Wiley: Utah has to be smart and comprehensive about energy. We can’t afford not to be. We are sitting on some of the best solar, wind and geothermal resources in the country. Nuclear is part of the conversation too. But with our water limitations, every energy decision has to account for what it costs our environment and our communities. That means investing in grid modernization, energy storage, and geothermal development so clean energy is reliable, affordable and built for Utah’s future. We have the resources to lead. It’s time we act like it.
Otterstrom: All governments exist at the will of the people, and the Legislature must respect that the people fired them from the job of drawing these maps. The independent commission, established by Proposition 4 with public input and transparency, is now the party that must draw these maps. It is worth noting that Prop 4 passed in 2018, and we have not yet seen the benefits of fair maps. We finally have a fair map for congressional races, but the state-level maps continue to be severely gerrymandered.
Wiley: The people should. That’s exactly what voters decided when they passed Better Boundaries. Political boundaries should be drawn by an independent commission that prioritizes communities and fair representation, not protecting incumbents or political parties. When politicians draw their own maps, they pick their voters instead of voters picking their representatives. That’s not democracy. The west side has been carved up and overlooked for too long. Independent redistricting is how we fix that. I will always defend it.
Otterstrom: There was not an imbalance until the Legislature and the governor created one. SB134 was a court-packing bill that expands the Supreme Court specifically to add justices that are more likely to side with the Legislature. It is another example of a supermajority legislature doing anything to maintain absolute power.
Wiley: Yes, and Better Boundaries proves it. Voters passed an initiative. The Legislature spent years trying to kill it anyway. That’s not a glitch, that’s the system working exactly as some people want it to. The courts stepped in because someone had to. That’s checks and balances working as intended. No branch of government should have unchecked power. At the Legislature, I will always protect the will of the voters. The power belongs to the people and I’ll fight to keep it that way.
Otterstrom: Lack of funding for education is harming our children. Salt Lake City School District let six of its 16 social workers go. Amid a youth mental health crisis, we cut access to the only care many of these children will receive. Early mental health intervention reduces violent crime, yet the state will gleefully waste billions of dollars on prosecution and incarceration when prevention is a fraction of the cost. We are a wealthy state with a growing economy. A tiered tax system could lower taxes for most Utahns while generating more than $1 billion annually for education and disability services.

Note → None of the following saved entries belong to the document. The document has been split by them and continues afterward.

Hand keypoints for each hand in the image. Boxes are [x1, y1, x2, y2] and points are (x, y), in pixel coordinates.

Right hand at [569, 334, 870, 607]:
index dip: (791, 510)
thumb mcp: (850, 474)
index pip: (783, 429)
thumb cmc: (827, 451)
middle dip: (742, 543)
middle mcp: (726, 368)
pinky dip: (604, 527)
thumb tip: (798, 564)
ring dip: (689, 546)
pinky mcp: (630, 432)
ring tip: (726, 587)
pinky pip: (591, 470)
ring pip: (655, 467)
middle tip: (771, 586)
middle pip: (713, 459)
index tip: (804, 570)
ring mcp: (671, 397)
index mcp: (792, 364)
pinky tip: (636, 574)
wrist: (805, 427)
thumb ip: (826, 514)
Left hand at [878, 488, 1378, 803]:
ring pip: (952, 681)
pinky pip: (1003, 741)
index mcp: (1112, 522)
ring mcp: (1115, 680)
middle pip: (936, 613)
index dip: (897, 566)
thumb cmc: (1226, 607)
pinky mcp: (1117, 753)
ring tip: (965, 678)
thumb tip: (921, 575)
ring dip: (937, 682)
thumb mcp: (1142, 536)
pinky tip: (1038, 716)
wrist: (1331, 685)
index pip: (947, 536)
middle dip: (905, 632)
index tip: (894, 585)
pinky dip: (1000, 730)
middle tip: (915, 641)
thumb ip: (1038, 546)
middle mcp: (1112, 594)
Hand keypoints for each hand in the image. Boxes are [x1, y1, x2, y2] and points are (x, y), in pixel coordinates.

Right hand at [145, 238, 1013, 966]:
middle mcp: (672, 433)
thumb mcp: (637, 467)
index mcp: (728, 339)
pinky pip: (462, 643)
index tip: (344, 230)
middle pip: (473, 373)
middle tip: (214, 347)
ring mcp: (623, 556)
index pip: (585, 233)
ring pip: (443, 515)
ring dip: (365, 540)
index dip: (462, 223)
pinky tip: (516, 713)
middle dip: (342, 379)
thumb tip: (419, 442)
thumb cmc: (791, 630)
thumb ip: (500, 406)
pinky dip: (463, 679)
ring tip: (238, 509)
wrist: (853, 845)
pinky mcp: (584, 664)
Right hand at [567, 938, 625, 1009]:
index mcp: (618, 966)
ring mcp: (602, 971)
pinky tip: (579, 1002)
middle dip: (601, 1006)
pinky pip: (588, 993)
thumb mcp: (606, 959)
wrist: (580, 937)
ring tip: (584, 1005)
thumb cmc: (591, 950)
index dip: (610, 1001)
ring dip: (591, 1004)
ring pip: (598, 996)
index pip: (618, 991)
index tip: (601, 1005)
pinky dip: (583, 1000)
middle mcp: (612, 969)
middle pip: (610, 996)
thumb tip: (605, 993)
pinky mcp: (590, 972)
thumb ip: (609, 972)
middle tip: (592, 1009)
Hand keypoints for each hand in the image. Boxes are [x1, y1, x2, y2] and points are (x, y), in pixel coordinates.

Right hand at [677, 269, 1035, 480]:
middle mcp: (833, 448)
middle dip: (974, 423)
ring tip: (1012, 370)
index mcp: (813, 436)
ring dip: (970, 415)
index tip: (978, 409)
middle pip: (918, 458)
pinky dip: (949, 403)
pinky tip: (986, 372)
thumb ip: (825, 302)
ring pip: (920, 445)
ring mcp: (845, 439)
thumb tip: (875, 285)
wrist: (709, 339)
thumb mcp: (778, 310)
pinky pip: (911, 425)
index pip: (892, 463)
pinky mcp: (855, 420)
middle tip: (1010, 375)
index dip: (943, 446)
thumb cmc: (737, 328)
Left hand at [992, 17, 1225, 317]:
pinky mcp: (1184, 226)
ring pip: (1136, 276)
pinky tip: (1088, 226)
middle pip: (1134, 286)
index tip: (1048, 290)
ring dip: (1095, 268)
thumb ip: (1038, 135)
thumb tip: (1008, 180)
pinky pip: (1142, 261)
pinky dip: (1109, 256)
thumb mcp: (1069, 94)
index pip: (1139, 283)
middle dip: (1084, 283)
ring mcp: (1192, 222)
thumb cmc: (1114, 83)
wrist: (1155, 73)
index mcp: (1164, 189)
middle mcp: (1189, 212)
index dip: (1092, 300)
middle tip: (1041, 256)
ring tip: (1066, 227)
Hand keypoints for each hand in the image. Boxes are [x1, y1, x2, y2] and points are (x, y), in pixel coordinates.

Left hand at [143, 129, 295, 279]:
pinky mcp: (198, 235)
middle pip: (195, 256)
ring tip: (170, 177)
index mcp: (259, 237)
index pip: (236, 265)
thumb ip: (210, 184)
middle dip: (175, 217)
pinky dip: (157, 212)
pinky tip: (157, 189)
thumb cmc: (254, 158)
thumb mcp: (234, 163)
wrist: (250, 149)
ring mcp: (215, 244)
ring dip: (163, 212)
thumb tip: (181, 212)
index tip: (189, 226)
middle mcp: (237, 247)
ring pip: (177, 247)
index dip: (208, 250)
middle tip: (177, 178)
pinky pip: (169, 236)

Wiley: The most pressing issue is simple: Utah isn’t working for everyone, and it’s time to change that. Healthcare, water, wages, energy, education, the Great Salt Lake, clean air, representation, affordable housing — these aren’t separate issues. They’re all connected. And they all come back to one question: Who is this state actually being built for? I’m running to build the foundation for a Utah that works for all of us: working families, seniors, students and communities that have been overlooked for too long. That’s what I’ll fight for.